Dart uses the following basic types:

  • int: Integers
  • double: Floating-point numbers
  • bool: Booleans
  • String: Sequences of characters

Here’s an example of each Dart type:

Dart Data Types

int and double both derive from a type named num. num uses the dynamic keyword to mimic dynamic typing in the statically typed Dart.

Do this by replacing var with the type you want to use:

int yourAge = 27;

print(yourAge); // 27

The Dynamic Keyword

If you use the dynamic keyword instead of var, you get what’s effectively a dynamically typed variable:

dynamic numberOfKittens;

Here, you can set numberOfKittens to a String using quotes. You’ll learn more about the String type later in the tutorial.

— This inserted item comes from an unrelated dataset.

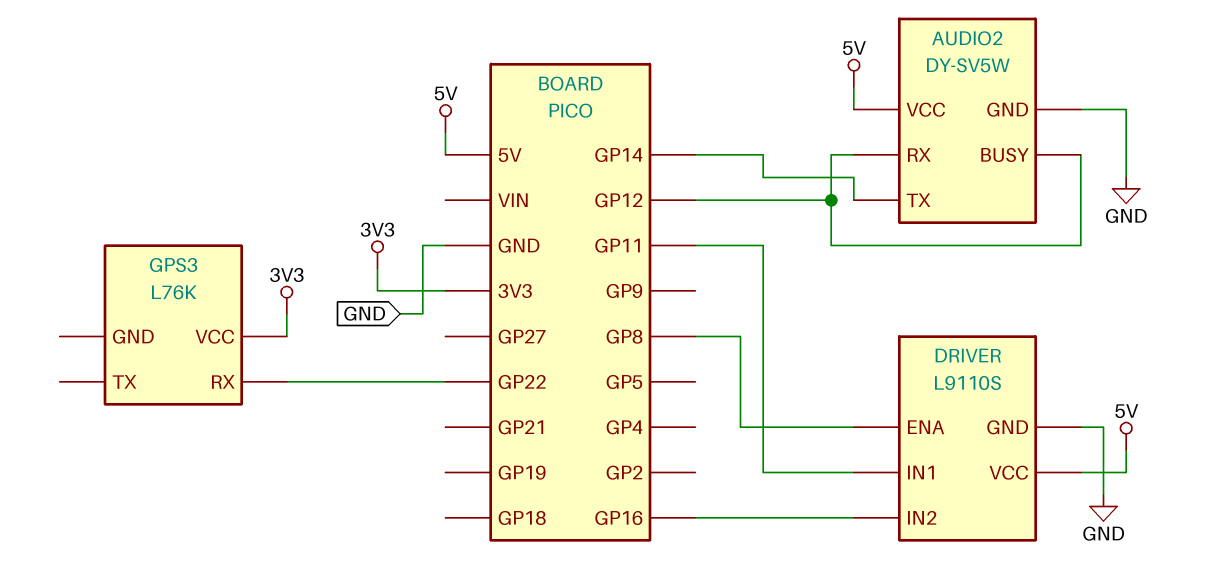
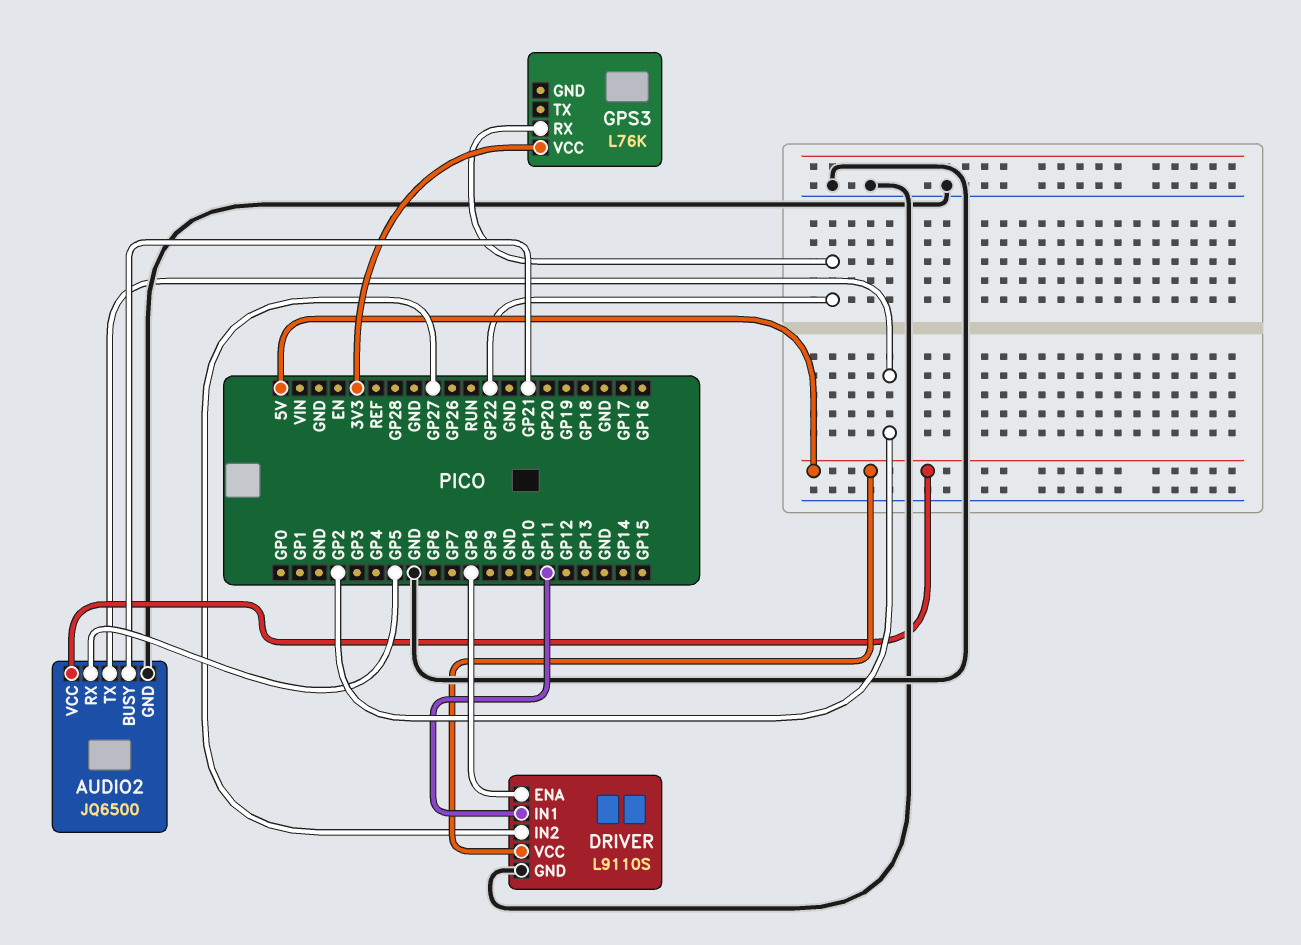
AUDIO2: DY-SV5W -> JQ6500
AUDIO2 pin BUSY: GP12 -> GP21
AUDIO2 pin RX: GP12 -> GP5
AUDIO2 pin TX: GP14 -> GP2
DRIVER pin IN2: GP16 -> GP27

numberOfKittens = 'There are no kittens!';

print(numberOfKittens); // There are no kittens!

numberOfKittens has a type, since Dart has static typing. But that type is dynamic, which means you can assign other values with other types to it. So you can assign an int value below your print statement.

numberOfKittens = 0;

print(numberOfKittens); // 0

Or, if you have a kitten in Schrödinger’s box, you could assign a double value:

numberOfKittens = 0.5;

print(numberOfKittens); // 0.5

Schrödingers Cat

Click Run to see the three different values for numberOfKittens printed in the console. In each case, the type of numberOfKittens remains dynamic, even though the variable itself holds values of different types.